Nach einer langen Abfahrt über staubige Wege, vorbei an heimkehrenden Straßenhändlerinnen, Schulkindern und Gauchos gelangen wir mit einem Sonnenbrand im Nacken wieder bei Los Pipitos an. Dort übt Samuel aus Cacauli, der vor zwei Jahren schon sein Bett bekommen hat, gerade fleißig mit Maki, einer japanischen Volontärin mit einem Ball und Bleigürteln an seinen Beinen. Die Fortschritte und sein Vergnügen sind unübersehbar! Als ihm de Mutter eine unserer Marmeladen anbietet, antwortet er tatsächlich „Si“, welch ein Fortschritt, bislang hat Samuel nicht gesprochen!

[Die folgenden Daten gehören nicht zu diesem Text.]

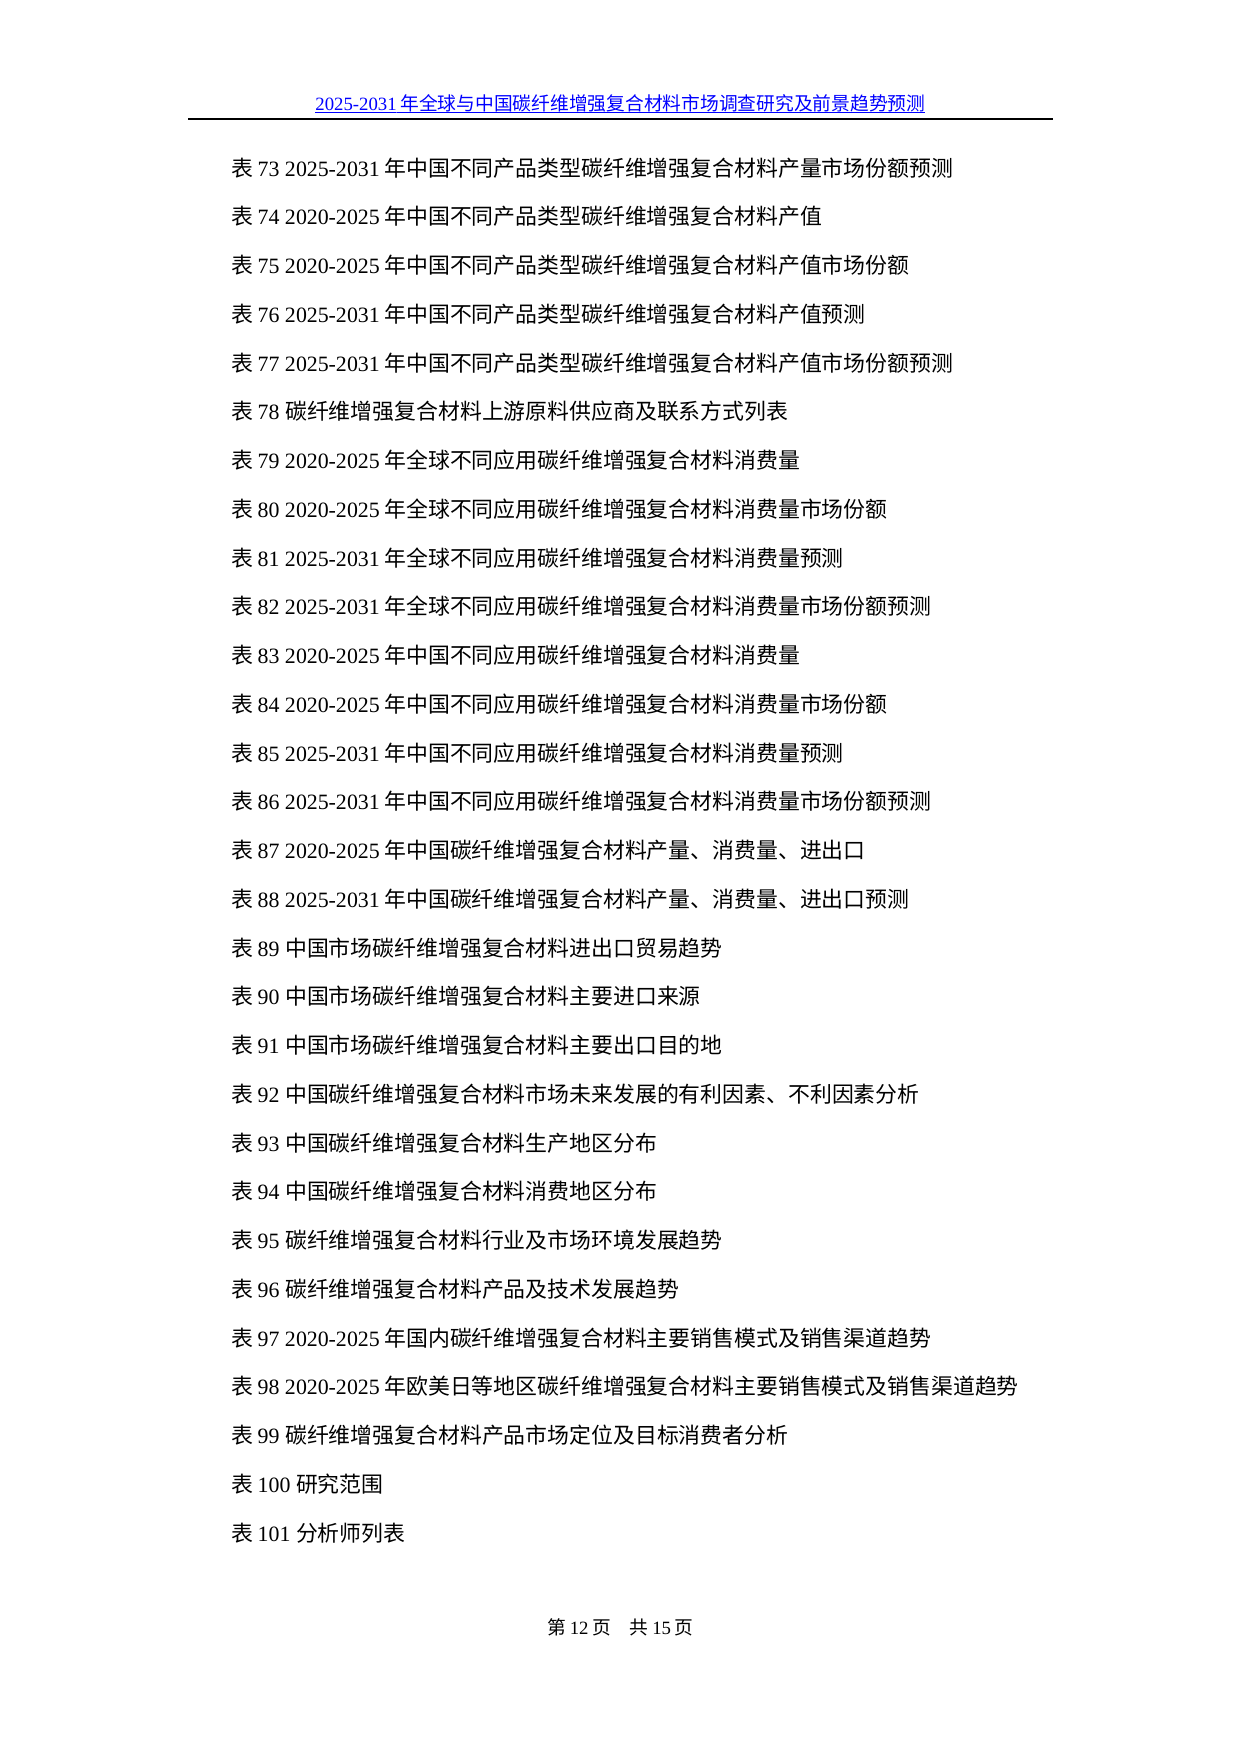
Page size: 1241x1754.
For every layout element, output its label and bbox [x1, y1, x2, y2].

text [187, 150, 1053, 1548]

Ach es gäbe noch so viel zu berichten........
Herzlichst
Heinz
* Gemeinsam mit dem Walldorfer Verein "Hilfe zur Selbsthilfe" finanzieren wir seit drei Jahren ein Programm zum Bau von Betten für Familien die sich aktiv und regelmäßig an den Angeboten beteiligen. Viele der Kinder schlafen bislang zu zweit, dritt auf einer unzureichenden Schlafgelegenheit oder gar auf dem Boden!